**Page images and the text extracted from them**

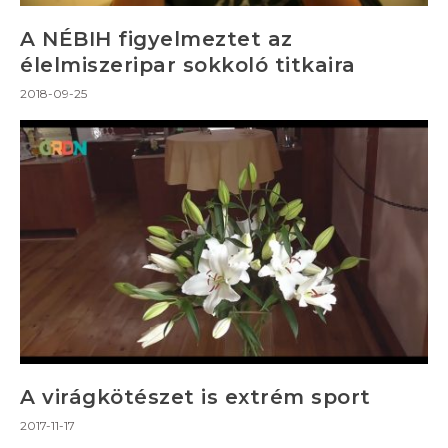
A NÉBIH figyelmeztet az
élelmiszeripar sokkoló titkaira
2018-09-25
A virágkötészet is extrém sport
2017-11-17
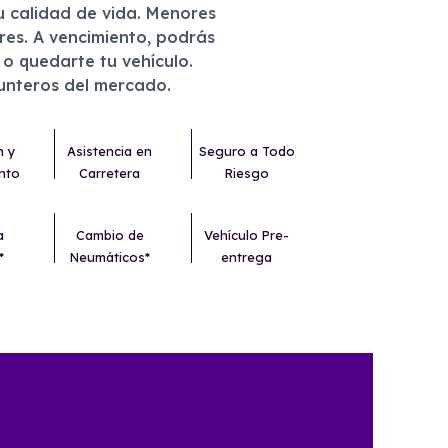
u calidad de vida. Menores
eres. A vencimiento, podrás
r o quedarte tu vehículo.
punteros del mercado.
n y
Asistencia en
Seguro a Todo
nto
Carretera
Riesgo
a
Cambio de
Vehículo Pre-
*
Neumáticos*
entrega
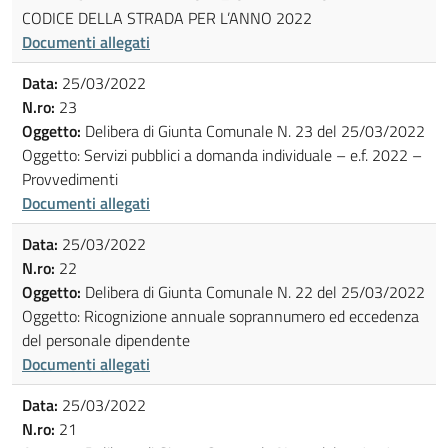
CODICE DELLA STRADA PER L’ANNO 2022
Documenti allegati
Data:
25/03/2022
N.ro:
23
Oggetto:
Delibera di Giunta Comunale N. 23 del 25/03/2022
Oggetto: Servizi pubblici a domanda individuale – e.f. 2022 –
Provvedimenti
Documenti allegati
Data:
25/03/2022
N.ro:
22
Oggetto:
Delibera di Giunta Comunale N. 22 del 25/03/2022
Oggetto: Ricognizione annuale soprannumero ed eccedenza
del personale dipendente
Documenti allegati
Data:
25/03/2022
N.ro:
21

**DIRECTIVE**
Reproduce the text of every entry above word for word, line by line. Leave the pictures out.

**OUTPUT FOR THIS TASK**
A NÉBIH figyelmeztet az
élelmiszeripar sokkoló titkaira
2018-09-25
A virágkötészet is extrém sport
2017-11-17
u calidad de vida. Menores
eres. A vencimiento, podrás
r o quedarte tu vehículo.
punteros del mercado.
n y
Asistencia en
Seguro a Todo
nto
Carretera
Riesgo
a
Cambio de
Vehículo Pre-
*
Neumáticos*
entrega
CODICE DELLA STRADA PER L’ANNO 2022
Documenti allegati
Data:
25/03/2022
N.ro:
23
Oggetto:
Delibera di Giunta Comunale N. 23 del 25/03/2022
Oggetto: Servizi pubblici a domanda individuale – e.f. 2022 –
Provvedimenti
Documenti allegati
Data:
25/03/2022
N.ro:
22
Oggetto:
Delibera di Giunta Comunale N. 22 del 25/03/2022
Oggetto: Ricognizione annuale soprannumero ed eccedenza
del personale dipendente
Documenti allegati
Data:
25/03/2022
N.ro:
21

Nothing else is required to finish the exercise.